Treatments were distributed in a randomized complete block design (RCBD), with three replications. Data were analyzed using the Mixed Procedure from SAS (ver. 9.4., SAS Inst., Cary, NC) and LSMEANS compared using PDIFF adjusted by the t-test (P < 0.05). Gas sampling day and harvest were used as repeated measures. Treatments were considered the fixed effect, while block and experimental year were considered random effects. Polynomial contrasts were used to test the effect of dung absence (Soil vs. Soil + Dung), the effect of dung beetle (Soil + Dung vs. Soil + Dung + Dung beetle species) and the effect of each species and their combinations (Species 1 vs. 2, 3, 1 + 2, 1 + 2 + 3) on N2O emission and nutrient cycling. A principal component analysis (PCA) was used to o get a better understanding about the effect of dung beetle treatments, using a biplot graph with the PRCOMP functions from the stats package (R Core Team)52 and a ggbiplot from the ggbiplot package53, with the assistance of the vegan, tidyverse and devtools packages54.
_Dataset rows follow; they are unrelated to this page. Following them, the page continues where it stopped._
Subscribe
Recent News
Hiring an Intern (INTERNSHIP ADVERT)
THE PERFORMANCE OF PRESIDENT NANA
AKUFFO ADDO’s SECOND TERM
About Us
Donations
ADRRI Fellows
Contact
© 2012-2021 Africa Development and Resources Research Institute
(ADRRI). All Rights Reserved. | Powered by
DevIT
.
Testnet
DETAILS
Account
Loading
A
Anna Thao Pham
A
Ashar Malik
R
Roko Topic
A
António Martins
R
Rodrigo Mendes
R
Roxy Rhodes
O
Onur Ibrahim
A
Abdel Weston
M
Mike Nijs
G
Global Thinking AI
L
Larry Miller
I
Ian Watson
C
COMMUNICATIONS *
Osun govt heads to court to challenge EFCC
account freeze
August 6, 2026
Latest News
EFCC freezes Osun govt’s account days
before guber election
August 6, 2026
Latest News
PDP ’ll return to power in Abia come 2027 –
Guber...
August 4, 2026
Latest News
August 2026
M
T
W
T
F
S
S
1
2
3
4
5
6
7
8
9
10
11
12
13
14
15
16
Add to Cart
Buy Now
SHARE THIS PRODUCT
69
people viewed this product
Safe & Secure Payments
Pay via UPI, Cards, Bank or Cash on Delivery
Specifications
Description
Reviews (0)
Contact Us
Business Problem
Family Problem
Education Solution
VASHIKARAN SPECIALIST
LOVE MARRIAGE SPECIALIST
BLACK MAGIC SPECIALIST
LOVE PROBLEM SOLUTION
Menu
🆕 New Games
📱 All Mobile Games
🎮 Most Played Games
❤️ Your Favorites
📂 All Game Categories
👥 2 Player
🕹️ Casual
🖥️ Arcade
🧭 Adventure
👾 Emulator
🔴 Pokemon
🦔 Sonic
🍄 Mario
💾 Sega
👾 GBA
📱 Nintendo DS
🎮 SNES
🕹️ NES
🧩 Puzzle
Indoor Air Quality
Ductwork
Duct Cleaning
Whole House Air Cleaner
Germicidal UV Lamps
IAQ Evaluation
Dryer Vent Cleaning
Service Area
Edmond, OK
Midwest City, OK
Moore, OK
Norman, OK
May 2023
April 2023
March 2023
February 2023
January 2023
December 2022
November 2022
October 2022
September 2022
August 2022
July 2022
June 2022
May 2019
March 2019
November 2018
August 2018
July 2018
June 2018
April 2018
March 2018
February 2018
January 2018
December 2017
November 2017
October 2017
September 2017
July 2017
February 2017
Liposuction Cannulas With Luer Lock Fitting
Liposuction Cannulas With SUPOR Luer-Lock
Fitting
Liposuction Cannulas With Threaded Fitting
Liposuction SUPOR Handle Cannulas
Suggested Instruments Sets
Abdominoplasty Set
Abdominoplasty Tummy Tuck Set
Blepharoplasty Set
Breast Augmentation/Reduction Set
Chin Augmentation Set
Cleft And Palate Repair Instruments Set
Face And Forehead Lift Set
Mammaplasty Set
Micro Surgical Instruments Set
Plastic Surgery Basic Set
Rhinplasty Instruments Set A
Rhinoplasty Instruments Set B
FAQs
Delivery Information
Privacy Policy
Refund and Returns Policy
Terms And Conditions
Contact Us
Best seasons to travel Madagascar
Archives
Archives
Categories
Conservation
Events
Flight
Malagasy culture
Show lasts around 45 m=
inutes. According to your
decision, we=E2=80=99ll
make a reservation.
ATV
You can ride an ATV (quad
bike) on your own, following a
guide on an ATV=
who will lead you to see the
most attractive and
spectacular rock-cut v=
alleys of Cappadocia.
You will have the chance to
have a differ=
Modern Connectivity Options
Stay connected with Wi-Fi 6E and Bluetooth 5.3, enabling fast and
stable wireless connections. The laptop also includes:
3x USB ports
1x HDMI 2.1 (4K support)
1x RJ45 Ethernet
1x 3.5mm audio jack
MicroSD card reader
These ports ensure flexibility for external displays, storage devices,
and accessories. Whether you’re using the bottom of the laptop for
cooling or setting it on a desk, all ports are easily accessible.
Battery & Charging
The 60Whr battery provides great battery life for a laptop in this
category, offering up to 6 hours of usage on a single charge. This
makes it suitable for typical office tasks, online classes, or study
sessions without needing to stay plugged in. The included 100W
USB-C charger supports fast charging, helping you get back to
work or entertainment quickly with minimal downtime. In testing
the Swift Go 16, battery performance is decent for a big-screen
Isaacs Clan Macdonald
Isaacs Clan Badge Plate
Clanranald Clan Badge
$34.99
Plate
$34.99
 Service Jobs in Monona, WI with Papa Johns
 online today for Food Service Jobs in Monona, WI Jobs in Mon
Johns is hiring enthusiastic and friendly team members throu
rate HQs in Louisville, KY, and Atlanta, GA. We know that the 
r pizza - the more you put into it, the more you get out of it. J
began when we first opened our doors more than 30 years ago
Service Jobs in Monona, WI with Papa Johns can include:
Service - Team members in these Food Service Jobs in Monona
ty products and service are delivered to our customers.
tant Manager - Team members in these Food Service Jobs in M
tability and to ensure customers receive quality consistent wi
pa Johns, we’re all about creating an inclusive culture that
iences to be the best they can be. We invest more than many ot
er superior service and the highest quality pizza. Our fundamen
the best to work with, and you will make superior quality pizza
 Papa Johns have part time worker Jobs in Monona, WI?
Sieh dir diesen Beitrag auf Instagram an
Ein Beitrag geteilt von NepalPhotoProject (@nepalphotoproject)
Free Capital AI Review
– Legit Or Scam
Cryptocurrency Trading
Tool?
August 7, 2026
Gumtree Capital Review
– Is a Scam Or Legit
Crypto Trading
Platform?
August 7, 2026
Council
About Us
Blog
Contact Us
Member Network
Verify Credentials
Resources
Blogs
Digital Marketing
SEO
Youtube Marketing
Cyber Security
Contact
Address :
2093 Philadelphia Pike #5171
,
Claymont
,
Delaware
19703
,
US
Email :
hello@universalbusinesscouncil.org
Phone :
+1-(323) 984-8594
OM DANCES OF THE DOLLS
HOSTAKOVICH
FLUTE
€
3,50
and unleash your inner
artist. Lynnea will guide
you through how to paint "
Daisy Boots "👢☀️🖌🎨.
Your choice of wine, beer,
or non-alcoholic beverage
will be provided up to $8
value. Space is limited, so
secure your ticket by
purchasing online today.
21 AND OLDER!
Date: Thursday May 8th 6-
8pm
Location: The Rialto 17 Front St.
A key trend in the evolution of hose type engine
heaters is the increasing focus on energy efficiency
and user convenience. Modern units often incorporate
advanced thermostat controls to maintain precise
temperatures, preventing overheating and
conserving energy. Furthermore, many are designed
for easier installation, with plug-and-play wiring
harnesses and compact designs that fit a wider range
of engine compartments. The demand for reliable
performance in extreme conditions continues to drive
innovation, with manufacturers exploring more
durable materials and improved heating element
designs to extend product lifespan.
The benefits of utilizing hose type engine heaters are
The following steps were taken to determine the proportions of interest, "soil" and "dung," after segmenting the original images for the exclusive analysis of the portion corresponding to the contents of the buckets: conversion of colored images to grayscale images using the RGB model55; smoothing boundary transitions using defocusing and the Multidimensional Gaussian Filter technique56; Manual thresholding involves analyzing the histogram of grayscale images to generate binary images and determining the proportion of "soil" and "dung" in the binary images by counting the pixels of interest. The Python programming language57, as well as the imageio58 numpy59 matplotlib60 , and scikit-image libraries61, were used to analyze the images and create the figures that resulted from the process.